* [What to work on]
1) Write out the passage of the mlx5 pull request that begins at the words "First six patches" and stops after the words "dscp field exists.".
2) Carry on the mlx5 pull request from the point where it stops.

----- Source extract

2017-11-04 Thread Saeed Mahameed

Hi Dave,

The following series provides updates for mlx5 driver which includes
dscp to priority mapping support and some other misc small changes.

For extra information please see tag log below.

Please Pull and let me know if ther's any problem.

Thanks,
Saeed.

---

The following changes since commit 6ee79b6ebf6613f1c5bf2be0c3dca4e51817f2ca:

  Merge branch 'net-mini_Qdisc' (2017-11-03 21:57:35 +0900)

are available in the git repository at:

  git://git.kernel.org/pub/scm/linux/kernel/git/saeed/linux.git 
tags/mlx5-updates-2017-11-04

for you to fetch changes up to a5b2e77eab21e56ec7bb16a0ebc8f0fb18799191:

  net/mlx5e: Enable CQE based moderation on TX CQ (2017-11-04 01:33:48 -0700)


mlx5-updates-2017-11-04

This series includes:

>From Huy, dscp to priority mapping for Ethernet packet.
=

First six patches enable differentiated services code point (dscp) to
priority mapping for Ethernet packet. Once this feature is
enabled, the packet is routed to the corresponding priority based on its
dscp. User can combine this feature with priority flow control (pfc)
feature to have priority flow control based on the dscp.

Firmware interface:
Mellanox firmware provides two control knobs for this feature:
  QPTS register allow changing the trust state between dscp and
  pcp mode. The default is pcp mode. Once in dscp mode, firmware will
  route the packet based on its dscp value if the dscp field exists.

----------
----- Supplied entries

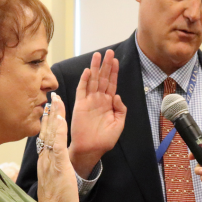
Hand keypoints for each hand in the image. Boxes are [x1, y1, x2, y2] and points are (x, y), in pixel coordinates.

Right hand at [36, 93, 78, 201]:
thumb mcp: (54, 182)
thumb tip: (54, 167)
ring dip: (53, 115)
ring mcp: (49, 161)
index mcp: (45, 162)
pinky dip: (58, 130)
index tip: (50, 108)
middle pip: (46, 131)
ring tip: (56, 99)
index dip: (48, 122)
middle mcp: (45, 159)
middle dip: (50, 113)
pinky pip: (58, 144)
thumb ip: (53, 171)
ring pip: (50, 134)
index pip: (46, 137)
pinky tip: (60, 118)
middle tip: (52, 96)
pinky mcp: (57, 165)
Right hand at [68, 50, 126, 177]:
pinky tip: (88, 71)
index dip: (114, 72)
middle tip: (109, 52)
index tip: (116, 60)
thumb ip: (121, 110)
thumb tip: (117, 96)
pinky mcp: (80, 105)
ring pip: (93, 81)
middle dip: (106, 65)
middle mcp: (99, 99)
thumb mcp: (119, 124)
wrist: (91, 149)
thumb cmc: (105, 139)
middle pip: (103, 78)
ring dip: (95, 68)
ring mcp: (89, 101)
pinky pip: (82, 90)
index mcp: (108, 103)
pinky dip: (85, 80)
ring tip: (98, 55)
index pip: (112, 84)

----------
----- Supplied entries

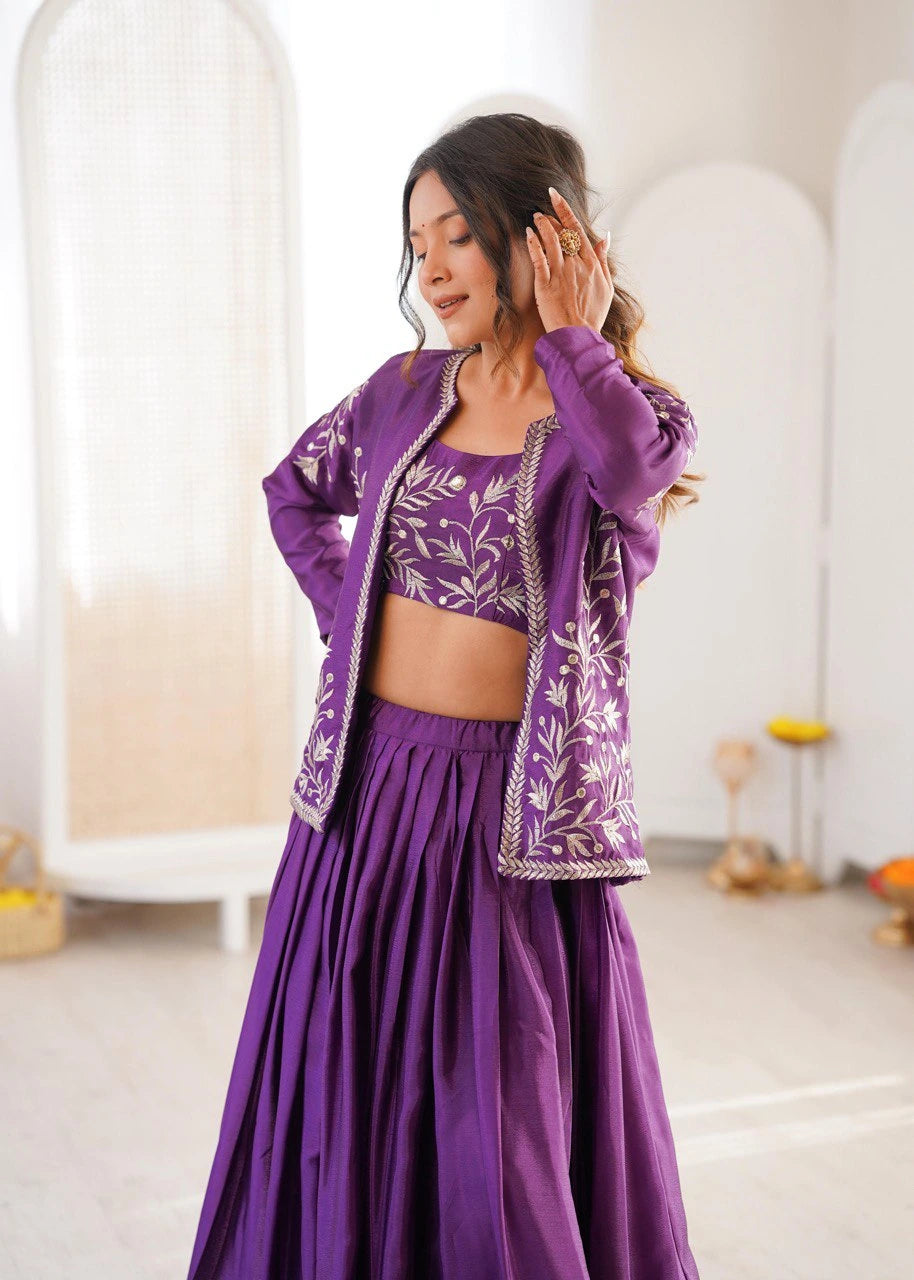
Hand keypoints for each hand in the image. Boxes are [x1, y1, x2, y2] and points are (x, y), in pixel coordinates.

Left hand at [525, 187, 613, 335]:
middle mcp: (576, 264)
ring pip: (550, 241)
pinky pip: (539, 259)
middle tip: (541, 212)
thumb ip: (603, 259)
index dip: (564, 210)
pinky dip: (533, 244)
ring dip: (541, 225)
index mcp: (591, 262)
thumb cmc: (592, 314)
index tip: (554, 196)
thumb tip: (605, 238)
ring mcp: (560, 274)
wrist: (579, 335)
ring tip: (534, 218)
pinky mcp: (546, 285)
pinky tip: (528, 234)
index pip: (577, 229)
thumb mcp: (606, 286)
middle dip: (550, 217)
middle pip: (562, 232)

----------

* [Exercise results]
1)
First six patches enable differentiated services code point (dscp) to
priority mapping for Ethernet packet. Once this feature is
enabled, the packet is routed to the corresponding priority based on its
dscp. User can combine this feature with priority flow control (pfc)
feature to have priority flow control based on the dscp.

Firmware interface:
Mellanox firmware provides two control knobs for this feature:
  QPTS register allow changing the trust state between dscp and
  pcp mode. The default is pcp mode. Once in dscp mode, firmware will
  route the packet based on its dscp value if the dscp field exists.

2)
  QPDPM register allow mapping a specific dscp (0 to 63) to a
  specific priority (0 to 7). By default, all the dscps are mapped to
  priority zero.

Software interface:
This feature is controlled via application priority TLV. IEEE
specification P802.1Qcd/D2.1 defines priority selector id 5 for
application priority TLV. This APP TLV selector defines DSCP to priority
map. This APP TLV can be sent by the switch or can be set locally using
software such as lldptool. In mlx5 drivers, we add the support for net
dcb's getapp and setapp call back. Mlx5 driver only handles the selector
id 5 application entry (dscp application priority application entry).
If user sends multiple dscp to priority APP TLV entries on the same
dscp, the last sent one will take effect. All the previous sent will be
deleted.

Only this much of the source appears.